**TRY IT:** Retype the listing that follows, exactly as written.

**SOURCE MATERIAL:**
________________________
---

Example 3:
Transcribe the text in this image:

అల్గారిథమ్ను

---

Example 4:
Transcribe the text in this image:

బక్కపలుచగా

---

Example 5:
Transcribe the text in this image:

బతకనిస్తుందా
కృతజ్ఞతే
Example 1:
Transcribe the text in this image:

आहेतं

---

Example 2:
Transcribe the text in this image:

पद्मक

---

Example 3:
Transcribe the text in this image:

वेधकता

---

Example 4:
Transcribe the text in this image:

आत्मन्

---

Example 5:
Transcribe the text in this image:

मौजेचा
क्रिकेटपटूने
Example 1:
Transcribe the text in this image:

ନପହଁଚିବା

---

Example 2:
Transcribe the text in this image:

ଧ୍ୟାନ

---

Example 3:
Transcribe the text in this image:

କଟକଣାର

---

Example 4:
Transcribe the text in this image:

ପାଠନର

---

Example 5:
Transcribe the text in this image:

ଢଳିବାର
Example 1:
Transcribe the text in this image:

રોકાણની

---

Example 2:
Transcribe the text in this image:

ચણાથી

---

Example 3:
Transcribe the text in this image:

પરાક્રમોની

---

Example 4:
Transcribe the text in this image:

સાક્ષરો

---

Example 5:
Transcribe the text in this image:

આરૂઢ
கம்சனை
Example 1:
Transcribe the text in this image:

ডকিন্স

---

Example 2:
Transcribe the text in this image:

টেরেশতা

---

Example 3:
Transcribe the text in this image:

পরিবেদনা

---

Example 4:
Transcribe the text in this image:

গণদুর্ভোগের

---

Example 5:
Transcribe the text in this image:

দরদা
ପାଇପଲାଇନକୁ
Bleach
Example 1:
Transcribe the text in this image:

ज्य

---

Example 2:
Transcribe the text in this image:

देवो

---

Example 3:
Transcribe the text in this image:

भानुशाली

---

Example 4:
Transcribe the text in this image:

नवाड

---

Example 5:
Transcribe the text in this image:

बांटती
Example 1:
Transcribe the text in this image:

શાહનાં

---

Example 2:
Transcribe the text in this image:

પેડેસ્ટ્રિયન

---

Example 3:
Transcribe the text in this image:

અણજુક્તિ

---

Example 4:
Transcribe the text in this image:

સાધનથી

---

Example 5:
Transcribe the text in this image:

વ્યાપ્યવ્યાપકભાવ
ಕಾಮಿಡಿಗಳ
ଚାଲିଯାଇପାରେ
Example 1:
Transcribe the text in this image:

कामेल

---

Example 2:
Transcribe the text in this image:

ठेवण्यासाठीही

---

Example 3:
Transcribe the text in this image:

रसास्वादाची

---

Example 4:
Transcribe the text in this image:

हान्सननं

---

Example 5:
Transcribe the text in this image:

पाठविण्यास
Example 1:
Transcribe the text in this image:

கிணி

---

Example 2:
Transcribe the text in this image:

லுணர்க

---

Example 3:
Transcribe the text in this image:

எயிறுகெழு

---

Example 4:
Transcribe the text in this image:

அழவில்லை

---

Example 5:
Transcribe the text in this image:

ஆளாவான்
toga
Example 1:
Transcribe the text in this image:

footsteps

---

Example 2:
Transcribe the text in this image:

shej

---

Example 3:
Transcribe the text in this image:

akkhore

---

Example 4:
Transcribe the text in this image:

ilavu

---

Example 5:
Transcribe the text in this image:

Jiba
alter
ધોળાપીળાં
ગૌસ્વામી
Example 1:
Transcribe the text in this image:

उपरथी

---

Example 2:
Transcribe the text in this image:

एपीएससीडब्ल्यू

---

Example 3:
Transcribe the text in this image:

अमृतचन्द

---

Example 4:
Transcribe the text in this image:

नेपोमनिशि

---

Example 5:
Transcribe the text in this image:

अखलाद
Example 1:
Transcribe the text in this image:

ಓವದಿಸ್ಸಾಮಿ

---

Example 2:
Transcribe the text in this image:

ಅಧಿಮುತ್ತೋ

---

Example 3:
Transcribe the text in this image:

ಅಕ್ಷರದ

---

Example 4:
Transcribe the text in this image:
________________________
**ANSWER TO THIS EXERCISE:**
---

Example 3:
Transcribe the text in this image:

అల్గారిథమ్ను

---

Example 4:
Transcribe the text in this image:

బక్కపలుచగా

---

Example 5:
Transcribe the text in this image:

బతకనిస్తుందా
కృతజ్ఞతే
Example 1:
Transcribe the text in this image:

आहेतं

---

Example 2:
Transcribe the text in this image:

पद्मक

---

Example 3:
Transcribe the text in this image:

वेधकता

---

Example 4:
Transcribe the text in this image:

आत्मन्

---

Example 5:
Transcribe the text in this image:

मौजेचा
क्रिकेटपटूने
Example 1:
Transcribe the text in this image:

ନପହଁଚିବା

---

Example 2:
Transcribe the text in this image:

ଧ୍ୟାନ

---

Example 3:
Transcribe the text in this image:

କଟକଣାର

---

Example 4:
Transcribe the text in this image:

ପାଠନର

---

Example 5:
Transcribe the text in this image:

ଢଳିବାର
Example 1:
Transcribe the text in this image:

રોકાણની

---

Example 2:
Transcribe the text in this image:

ચણાથી

---

Example 3:
Transcribe the text in this image:

પરાક્રમોની

---

Example 4:
Transcribe the text in this image:

સાક્ષરો

---

Example 5:
Transcribe the text in this image:

આરૂઢ
கம்சனை
Example 1:
Transcribe the text in this image:

ডকিন্স

---

Example 2:
Transcribe the text in this image:

টেরেশতা

---

Example 3:
Transcribe the text in this image:

পরিবেদনা

---

Example 4:
Transcribe the text in this image:

গণদুর্ভোগের

---

Example 5:
Transcribe the text in this image:

দরদা
ପାଇପଲାଇନକୁ
Bleach
Example 1:
Transcribe the text in this image:

ज्य

---

Example 2:
Transcribe the text in this image:

देवो

---

Example 3:
Transcribe the text in this image:

भानुशाली

---

Example 4:
Transcribe the text in this image:

नवाड

---

Example 5:
Transcribe the text in this image:

बांटती
Example 1:
Transcribe the text in this image:

શાહનાં

---

Example 2:
Transcribe the text in this image:

પેડેસ્ટ્રિયન

---

Example 3:
Transcribe the text in this image:

અણજુક્તિ

---

Example 4:
Transcribe the text in this image:

સાધનથી

---

Example 5:
Transcribe the text in this image:

વ્યાપ્યવ્યાપકભાવ
ಕಾಮಿಡಿಗಳ
ଚାଲିଯାଇପାରେ
Example 1:
Transcribe the text in this image:

कामेल

---

Example 2:
Transcribe the text in this image:

ठेवण्यासाठीही

---

Example 3:
Transcribe the text in this image:

रसास्वादाची

---

Example 4:
Transcribe the text in this image:

हान्सननं

---

Example 5:
Transcribe the text in this image:

पाठविण्यास
Example 1:
Transcribe the text in this image:

கிணி

---

Example 2:
Transcribe the text in this image:

லுணர்க

---

Example 3:
Transcribe the text in this image:

எயிறுகெழு

---

Example 4:
Transcribe the text in this image:

அழவில்லை

---

Example 5:
Transcribe the text in this image:

ஆளாவான்
toga
Example 1:
Transcribe the text in this image:

footsteps

---

Example 2:
Transcribe the text in this image:

shej

---

Example 3:
Transcribe the text in this image:

akkhore

---

Example 4:
Transcribe the text in this image:

ilavu

---

Example 5:
Transcribe the text in this image:

Jiba
alter
ધોળાપીળાં
ગૌસ્વામી
Example 1:
Transcribe the text in this image:

उपरथी

---

Example 2:
Transcribe the text in this image:

एपीएससीडब्ल्यू

---

Example 3:
Transcribe the text in this image:

अमृतचन्द

---

Example 4:
Transcribe the text in this image:

नेपोमनिशि

---

Example 5:
Transcribe the text in this image:

अखलाद
Example 1:
Transcribe the text in this image:

ಓವದಿಸ್ಸಾಮಿ

---

Example 2:
Transcribe the text in this image:

ಅಧಿಮುತ್ತೋ

---

Example 3:
Transcribe the text in this image:

ಅಕ್ಷರದ

---

Example 4:
Transcribe the text in this image:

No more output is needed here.